I had several federal student loans and recently consolidated them into a private consolidation loan. I am still struggling to pay my student loans and other debts. If I file for bankruptcy, can I discharge the private consolidation loan?
Consolidation loans, where you refinance one or more student loans, are subject to the same rules in bankruptcy as regular student loans. This is true for both federal consolidation loans and private consolidation loans. You cannot wipe out these loans in bankruptcy unless you demonstrate to the court that to repay them would cause you undue hardship.
There is one possible exception, however. If your new consolidation loan includes debts other than student loans, it might be dischargeable without having to meet the undue hardship test.
Many student loan borrowers refinance their student loans in order to get a better interest rate or to get out of default. You can consolidate one or more loans into a federal Direct consolidation loan (there are a few restrictions as to the types of loans you can consolidate into this program), or you can consolidate using private financing. (Learn more about student loan consolidation, including who is eligible and the pros and cons of such loans.)
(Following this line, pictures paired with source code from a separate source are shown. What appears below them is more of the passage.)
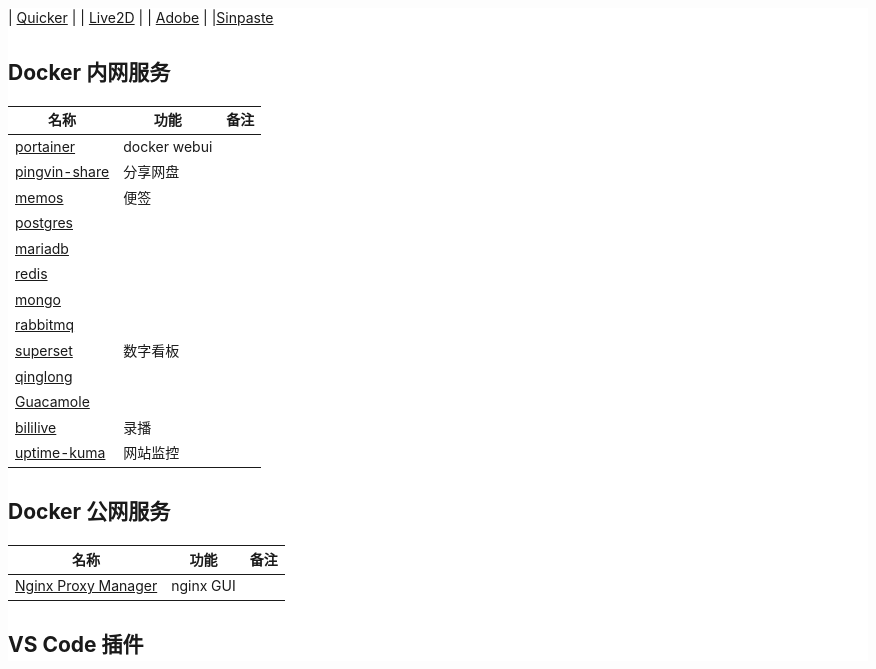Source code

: | [Quicker](https://getquicker.net/Download)                                                   |
| [Live2D](https://example.com)                                                                                   |
| [Adobe](https://weibo.com/u/1112829033)                                         |
|[Sinpaste](https://www.snipaste.com/)


## Docker 内网服务
| 名称                                                         | 功能         | 备注 |
| ------------------------------------------------------------ | ------------ | ---- |
| [portainer](https://hub.docker.com/r/portainer/portainer)    | docker webui |
| [pingvin-share](https://github.com/stonith404/pingvin-share) | 分享网盘     |
| [memos](https://github.com/usememos/memos)                   | 便签         |
| [postgres](https://hub.docker.com/_/postgres)                |              |
| [mariadb](https://hub.docker.com/_/mariadb)                  |              |      |
| [redis](https://hub.docker.com/_/redis)                      |              |      |
| [mongo](https://hub.docker.com/_/mongo)                      |              |      |
| [rabbitmq](https://hub.docker.com/_/rabbitmq)                |              |      |
| [superset](https://github.com/apache/superset)               | 数字看板     |      |
| [qinglong](https://github.com/whyour/qinglong)               |
| [Guacamole](https://hub.docker.com/r/guacamole/guacamole)    |
| [bililive](https://github.com/hr3lxphr6j/bililive-go)        | 录播         |
| [uptime-kuma](https://github.com/louislam/uptime-kuma)   |网站监控|

## Docker 公网服务
| 名称                                                                            | 功能      | 备注 |
| ------------------------------------------------------------------------------- | --------- | ---- |
| [Nginx Proxy Manager](https://github.com/NginxProxyManager/nginx-proxy-manager) | nginx GUI |      |


## VS Code 插件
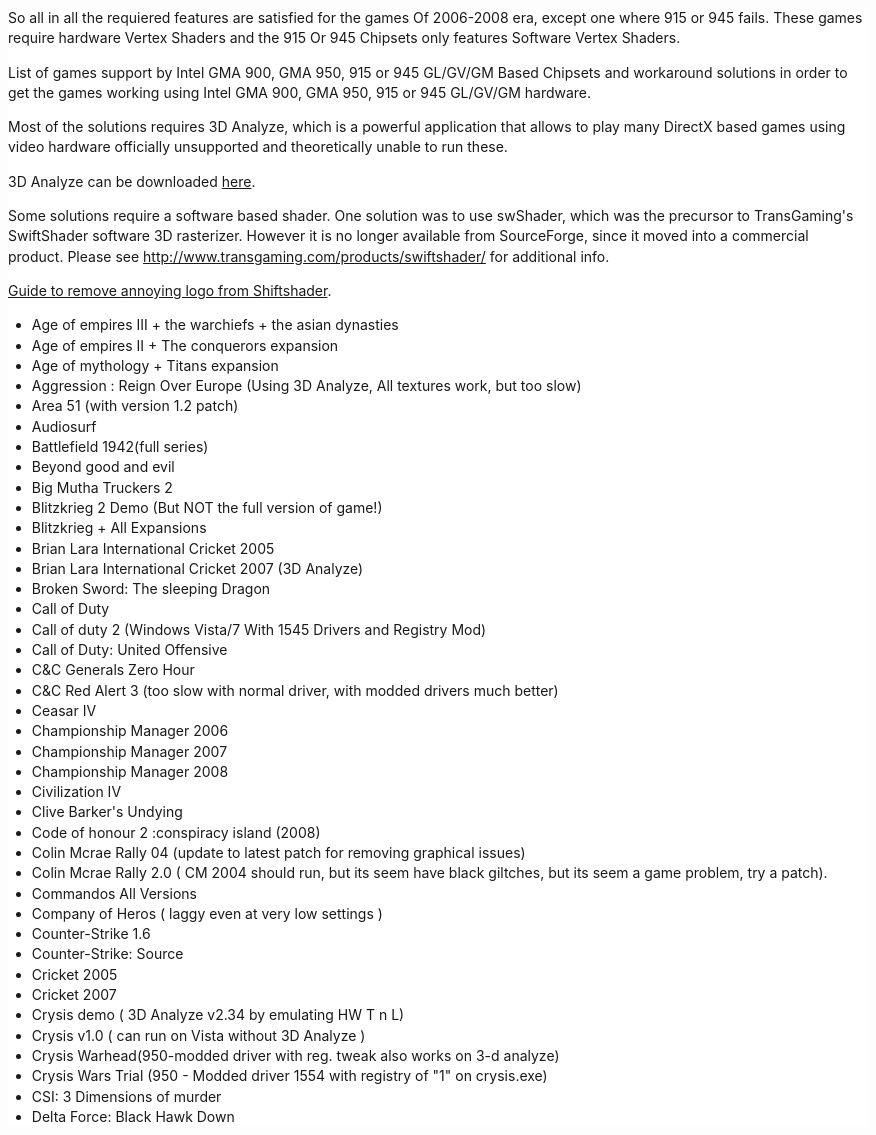 
So all in all the requiered features are satisfied for the games Of 2006-2008 era, except one where 915 or 945 fails. These games require hardware Vertex Shaders and the 915 Or 945 Chipsets only features Software Vertex Shaders.


List of games support by Intel GMA 900, GMA 950, 915 or 945 GL/GV/GM Based Chipsets and workaround solutions in order to get the games working using Intel GMA 900, GMA 950, 915 or 945 GL/GV/GM hardware. 

Most of the solutions requires 3D Analyze, which is a powerful application that allows to play many DirectX based games using video hardware officially unsupported and theoretically unable to run these.

3D Analyze can be downloaded <a href="http://www.3dfxzone.it/dir/tools/3d_analyze/index.php">here</a>.

Some solutions require a software based shader. One solution was to use swShader, which was the precursor to TransGaming's SwiftShader software 3D rasterizer. However it is no longer available from SourceForge, since it moved into a commercial product. Please see <a href="http://transgaming.com/swiftshader">http://www.transgaming.com/products/swiftshader/</a> for additional info.

<a href="http://groups.google.com/group/intel9x-gaming/web/tutorial-to-remove-swiftshader-2-0-logo">Guide to remove annoying logo from Shiftshader</a>.
<ul>

<li>Age of empires III + the warchiefs + the asian dynasties</li>
<li>Age of empires II + The conquerors expansion</li>
<li>Age of mythology + Titans expansion</li>
<li>Aggression : Reign Over Europe (Using 3D Analyze, All textures work, but too slow)</li>
<li>Area 51 (with version 1.2 patch)</li>
<li>Audiosurf</li>
<li>Battlefield 1942(full series)</li>
<li>Beyond good and evil</li>
<li>Big Mutha Truckers 2</li>
<li>Blitzkrieg 2 Demo (But NOT the full version of game!)</li>
<li>Blitzkrieg + All Expansions</li>
<li>Brian Lara International Cricket 2005</li>
<li>Brian Lara International Cricket 2007 (3D Analyze)</li>
<li>Broken Sword: The sleeping Dragon</li>
<li>Call of Duty</li>
<li>Call of duty 2 (Windows Vista/7 With 1545 Drivers and Registry Mod)</li>
<li>Call of Duty: United Offensive</li>
<li>C&C Generals Zero Hour</li>
<li>C&C Red Alert 3 (too slow with normal driver, with modded drivers much better)</li>
<li>Ceasar IV</li>
<li>Championship Manager 2006</li>
<li>Championship Manager 2007</li>
<li>Championship Manager 2008</li>
<li>Civilization IV</li>
<li>Clive Barker's Undying</li>
<li>Code of honour 2 :conspiracy island (2008)</li>
<li>Colin Mcrae Rally 04 (update to latest patch for removing graphical issues)</li>
<li>Colin Mcrae Rally 2.0 ( CM 2004 should run, but its seem have black giltches, but its seem a game problem, try a patch).</li>
<li>Commandos All Versions</li>
<li>Company of Heros ( laggy even at very low settings )</li>
<li>Counter-Strike 1.6</li>
<li>Counter-Strike: Source</li>
<li>Cricket 2005</li>
<li>Cricket 2007</li>
<li>Crysis demo ( 3D Analyze v2.34 by emulating HW T n L)</li>
<li>Crysis v1.0 ( can run on Vista without 3D Analyze )</li>
<li>Crysis Warhead(950-modded driver with reg. tweak also works on 3-d analyze)</li>
<li>Crysis Wars Trial (950 - Modded driver 1554 with registry of "1" on crysis.exe)</li>
<li>CSI: 3 Dimensions of murder</li>
<li>Delta Force: Black Hawk Down</li>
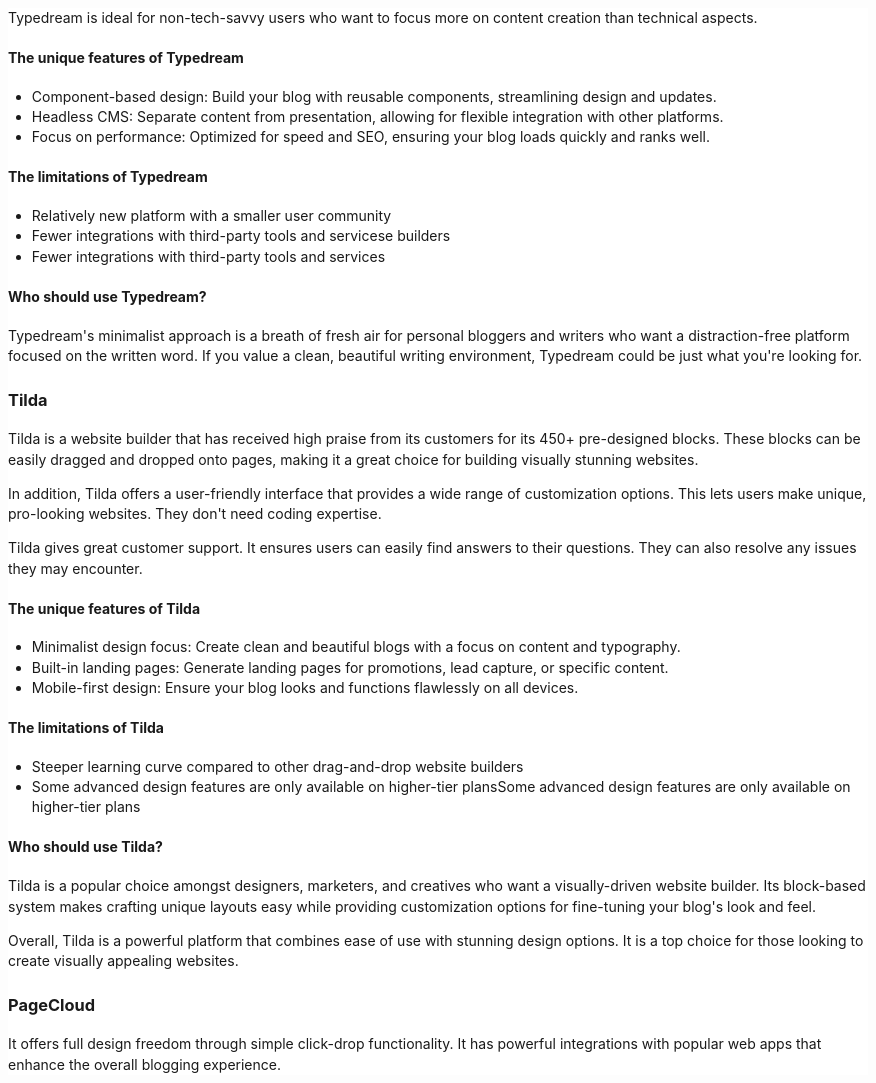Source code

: Typedream is ideal for non-tech-savvy users who want to focus more on content creation than technical aspects.

#### The unique features of Typedream
* Component-based design: Build your blog with reusable components, streamlining design and updates.
* Headless CMS: Separate content from presentation, allowing for flexible integration with other platforms.
* Focus on performance: Optimized for speed and SEO, ensuring your blog loads quickly and ranks well.

#### The limitations of Typedream
* Relatively new platform with a smaller user community
* Fewer integrations with third-party tools and servicese builders
* Fewer integrations with third-party tools and services

#### Who should use Typedream?
Typedream's minimalist approach is a breath of fresh air for personal bloggers and writers who want a distraction-free platform focused on the written word. If you value a clean, beautiful writing environment, Typedream could be just what you're looking for.


### Tilda
Tilda is a website builder that has received high praise from its customers for its 450+ pre-designed blocks. These blocks can be easily dragged and dropped onto pages, making it a great choice for building visually stunning websites. 

In addition, Tilda offers a user-friendly interface that provides a wide range of customization options. This lets users make unique, pro-looking websites. They don't need coding expertise.

Tilda gives great customer support. It ensures users can easily find answers to their questions. They can also resolve any issues they may encounter. 

#### The unique features of Tilda
* Minimalist design focus: Create clean and beautiful blogs with a focus on content and typography.
* Built-in landing pages: Generate landing pages for promotions, lead capture, or specific content.
* Mobile-first design: Ensure your blog looks and functions flawlessly on all devices.

#### The limitations of Tilda
* Steeper learning curve compared to other drag-and-drop website builders
* Some advanced design features are only available on higher-tier plansSome advanced design features are only available on higher-tier plans

#### Who should use Tilda?
Tilda is a popular choice amongst designers, marketers, and creatives who want a visually-driven website builder. Its block-based system makes crafting unique layouts easy while providing customization options for fine-tuning your blog's look and feel.

Overall, Tilda is a powerful platform that combines ease of use with stunning design options. It is a top choice for those looking to create visually appealing websites.


### PageCloud
It offers full design freedom through simple click-drop functionality. It has powerful integrations with popular web apps that enhance the overall blogging experience. 
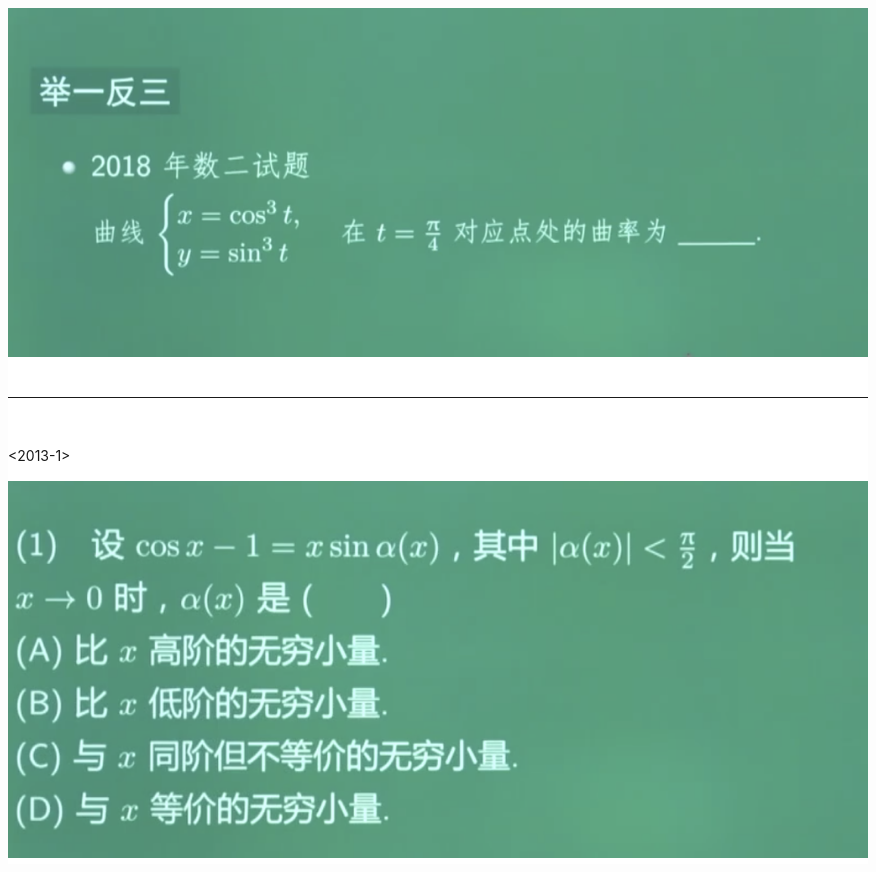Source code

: <img src="高数基础问题汇总/2012-13-3.png" width = 100% height = 100% />









<br>

<br>


---


<br>

<2013-1>

<img src="高数基础问题汇总/2013-1.png" width = 100% height = 100% />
Student loans can be wiped out in bankruptcy only if you can demonstrate to the court that to repay them would cause undue hardship to you and your dependents. The undue hardship test is not an easy one to meet. Different courts use slightly different criteria. (To learn about the different factors courts review in determining undue hardship, visit our Student Loans and Bankruptcy topic area.)
The undue hardship test applies to both federal loans (those loans made or guaranteed by the federal government) and private student loans. This is a change from the past – prior to 2005, private student loans were dischargeable in bankruptcy without having to meet the undue hardship test. A consolidation loan that simply replaces your previous student loans is considered to be a “qualified educational loan” that is subject to the student loan discharge rules. (Learn more about private student loans in bankruptcy.)
There might be an exception if your consolidation loan paid off student loans and other types of debt not related to your education. These types of loans are called “mixed use loans,” and an argument can be made that they don’t fit within the definition of a “qualified educational loan.” This is because to be a qualified educational loan for purposes of bankruptcy, a refinanced loan must include debt incurred “solely to refinance a qualified educational loan.”
If you think your private consolidation loan is a mixed use loan, consult with a local bankruptcy attorney with experience in student loan issues to get advice.
If you get a private consolidation loan to pay off only student loan debt, you won’t receive any advantage in bankruptcy since you’ll have to meet the same discharge standard as that for federal loans and federal consolidation loans. But there are numerous pitfalls with private consolidation loans. For example, if you consolidate federal loans into a private loan, you won’t be eligible for the flexible repayment programs and other student loan debt relief options available for federal loans. If you want to consolidate your student loans, consider a federal Direct consolidation loan first.